begin
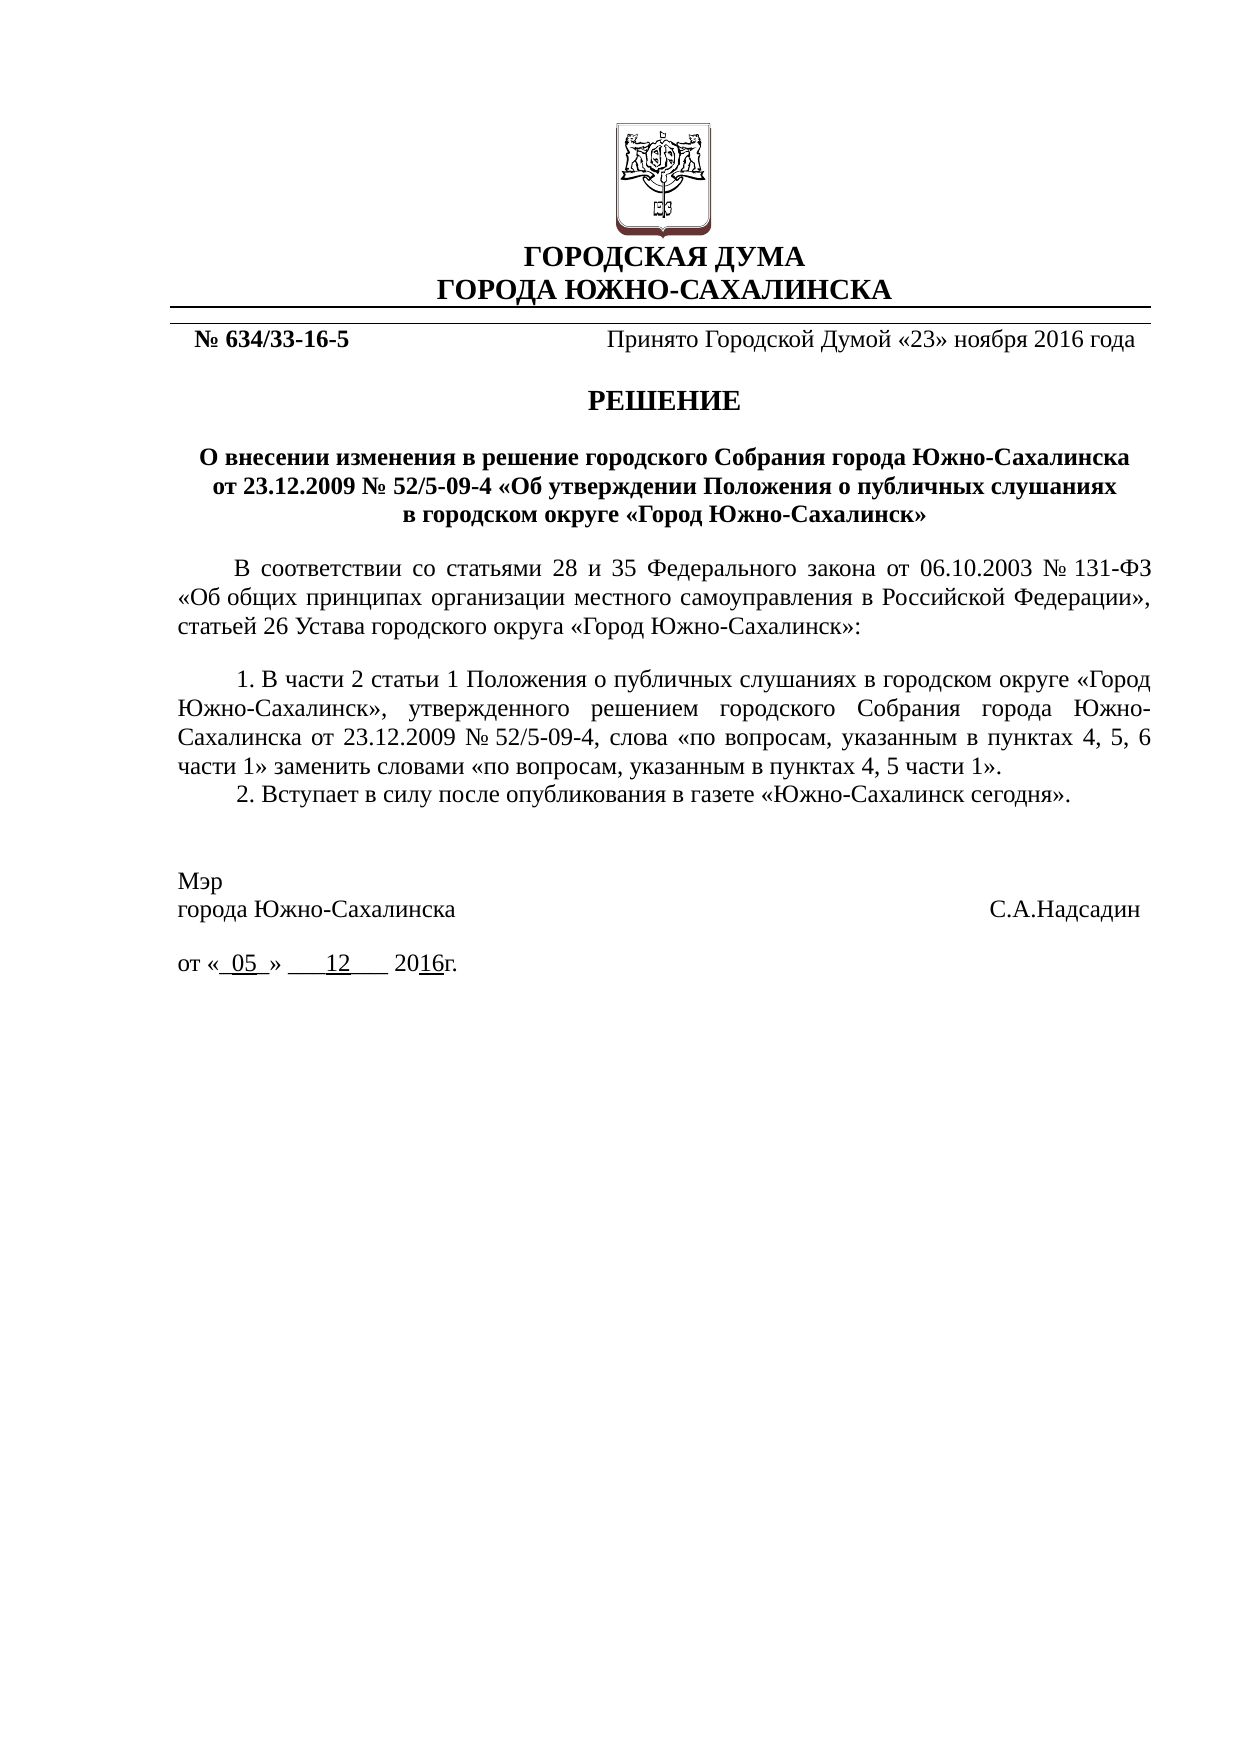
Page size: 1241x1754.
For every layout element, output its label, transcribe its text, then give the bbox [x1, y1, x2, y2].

table_header [170, 308, 1151, 323]
text Мэр [177, 866, 1152, 894]
text города Южно-Сахалинска С.А.Надсадин [177, 894, 1152, 923]
text О внесении изменения в решение городского Собрания города Южно-Сахалинска от 23.12.2009 № 52/5-09-4 «Об утверждении Положения о публичных слушаниях в городском округе «Город Южно-Сахалинск» [177, 442, 1152, 528]
text городА южно-сахалинскА [177, 272, 1152, 306]
text от «_05_» ___12___ 2016г. [177, 948, 1152, 977]
text 2. Вступает в силу после опубликования в газете «Южно-Сахалинск сегодня». [177, 779, 1152, 808]
text ГОРОДСКАЯ ДУМА [177, 239, 1152, 272]
text В соответствии со статьями 28 и 35 Федерального закона от 06.10.2003 № 131-ФЗ «Об общих принципах организации местного самоуправления в Российской Федерации», статьей 26 Устава городского округа «Город Южно-Сахалинск»: [177, 553, 1152, 639]
text РЕШЕНИЕ [177, 383, 1152, 417]
text № 634/33-16-5 Принято Городской Думой «23» ноября 2016 года [177, 324, 1152, 353]
text 1. В части 2 статьи 1 Положения о публичных слушаниях в городском округе «Город Южно-Сахалинск», утвержденного решением городского Собрания города Южно-Сахалинска от 23.12.2009 № 52/5-09-4, слова «по вопросам, указанным в пунктах 4, 5, 6 части 1» заменить словами «по вопросам, указанным в пунктах 4, 5 части 1». [177, 664, 1152, 779]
end
** Exercise task **
Recast the listing above as a Markdown table with the columns Row and Line, numbering each line and skipping blank lines. Leave the picture out of the answer.

** Worked answer **
| Row | Line |
|---|---|
| 1 | Page size: 1241x1754. |
| 2 | For every layout element, output its label, transcribe its text, then give the bbox [x1, y1, x2, y2]. |
| 3 | table_header [170, 308, 1151, 323] |
| 4 | text Мэр [177, 866, 1152, 894] |
| 5 | text города Южно-Сахалинска С.А.Надсадин [177, 894, 1152, 923] |
| 6 | text О внесении изменения в решение городского Собрания города Южно-Сахалинска от 23.12.2009 № 52/5-09-4 «Об утверждении Положения о публичных слушаниях в городском округе «Город Южно-Сахалинск» [177, 442, 1152, 528] |
| 7 | text городА южно-сахалинскА [177, 272, 1152, 306] |
| 8 | text от «_05_» ___12___ 2016г. [177, 948, 1152, 977] |
| 9 | text 2. Вступает в силу после опубликования в газете «Южно-Сахалинск сегодня». [177, 779, 1152, 808] |
| 10 | text ГОРОДСКАЯ ДУМА [177, 239, 1152, 272] |
| 11 | text В соответствии со статьями 28 и 35 Федерального закона от 06.10.2003 № 131-ФЗ «Об общих принципах организации местного самоуправления в Российской Федерации», статьей 26 Устава городского округа «Город Южно-Сахалинск»: [177, 553, 1152, 639] |
| 12 | text РЕШЕНИЕ [177, 383, 1152, 417] |
| 13 | text № 634/33-16-5 Принято Городской Думой «23» ноября 2016 года [177, 324, 1152, 353] |
| 14 | text 1. В части 2 статьи 1 Положения о публичных слушаниях в городском округе «Город Южно-Сахалинск», утвержденного решением городского Собрания города Южно-Сахалинска от 23.12.2009 № 52/5-09-4, слова «по вопросам, указанным в пунктах 4, 5, 6 части 1» заменить словами «по вопросам, указанным в пунктах 4, 5 части 1». [177, 664, 1152, 779] |